Bloque de tareas.
a – Responde según el texto:
(i) ¿Qué sentía siempre El Jefe al volver a casa después de las giras?
(ii) ¿Con qué superó su depresión severa?
(iii) ¿En qué año se bloqueó la cabeza de Andrés Iniesta?
b – ¿Puedes transcribir literalmente el fragmento del texto que empieza con las palabras que contienen "La historia se" y termina con "fin pidió ayuda."?

====== Texto fuente ======

Pero hay algo más. El hombre de hierro aireó en su autobiografía un factor inesperado: su fragilidad mental y su miedo a heredar los demonios paternos. Al volver a casa después de las giras sentía siempre abatimiento, el anticlímax tras el aplauso. Pero en una ocasión esa tristeza se desmandó: "Me sentía tan profundamente incómodo en mi pellejo que solo quería salirme de él". "De pie, andando, sentado... todo generaba oleadas de una ansiedad acuciante". El Jefe se avergonzaba al sorprenderse llorando sin motivo. Solo quería parapetarse bajo las sábanas y no emerger más. Padecía una depresión severa, que superó con psiquiatría y fármacos.

La historia se repite con Andrés Iniesta. Majete, apacible, un portento del balón, adorado por todos y con dinero a espuertas. Pero en 2009 su cabeza se bloqueó: "De repente un día estás mal, y al otro también, y así día tras día; y no mejoras. Vi el abismo", cuenta su biografía. "No puedo más", le espetó al médico cuando por fin pidió ayuda.

====== Datos de origen ======

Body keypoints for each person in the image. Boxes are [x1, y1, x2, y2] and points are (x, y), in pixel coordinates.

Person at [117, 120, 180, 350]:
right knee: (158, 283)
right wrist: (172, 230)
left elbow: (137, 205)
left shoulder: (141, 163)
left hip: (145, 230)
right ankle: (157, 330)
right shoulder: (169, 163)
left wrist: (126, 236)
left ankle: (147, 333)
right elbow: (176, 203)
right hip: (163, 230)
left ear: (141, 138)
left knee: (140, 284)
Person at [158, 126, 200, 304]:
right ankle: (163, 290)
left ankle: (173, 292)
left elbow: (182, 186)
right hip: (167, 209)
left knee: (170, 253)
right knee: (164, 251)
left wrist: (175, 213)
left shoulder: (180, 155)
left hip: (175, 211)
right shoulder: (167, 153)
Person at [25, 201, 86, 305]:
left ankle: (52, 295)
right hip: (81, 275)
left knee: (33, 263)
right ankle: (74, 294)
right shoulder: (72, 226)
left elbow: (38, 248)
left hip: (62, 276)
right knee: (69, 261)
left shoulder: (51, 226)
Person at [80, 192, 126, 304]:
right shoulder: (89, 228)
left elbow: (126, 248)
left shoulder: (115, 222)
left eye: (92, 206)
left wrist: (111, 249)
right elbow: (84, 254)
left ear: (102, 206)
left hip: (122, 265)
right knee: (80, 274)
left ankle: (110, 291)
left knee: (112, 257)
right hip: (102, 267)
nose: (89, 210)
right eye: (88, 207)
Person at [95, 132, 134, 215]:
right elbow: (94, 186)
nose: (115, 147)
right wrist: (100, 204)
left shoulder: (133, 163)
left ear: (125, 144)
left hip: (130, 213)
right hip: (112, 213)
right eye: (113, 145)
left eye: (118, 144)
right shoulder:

======

Respuestas.
a –
(i) Abatimiento, el anticlímax tras el aplauso.
(ii) Con psiquiatría y fármacos.
(iii) En 2009.

b –
La historia se repite con Andrés Iniesta. Majete, apacible, un portento del balón, adorado por todos y con dinero a espuertas. Pero en 2009 su cabeza se bloqueó: "De repente un día estás mal, y al otro también, y así día tras día; y no mejoras. Vi el abismo", cuenta su biografía. "No puedo más", le espetó al médico cuando por fin pidió ayuda.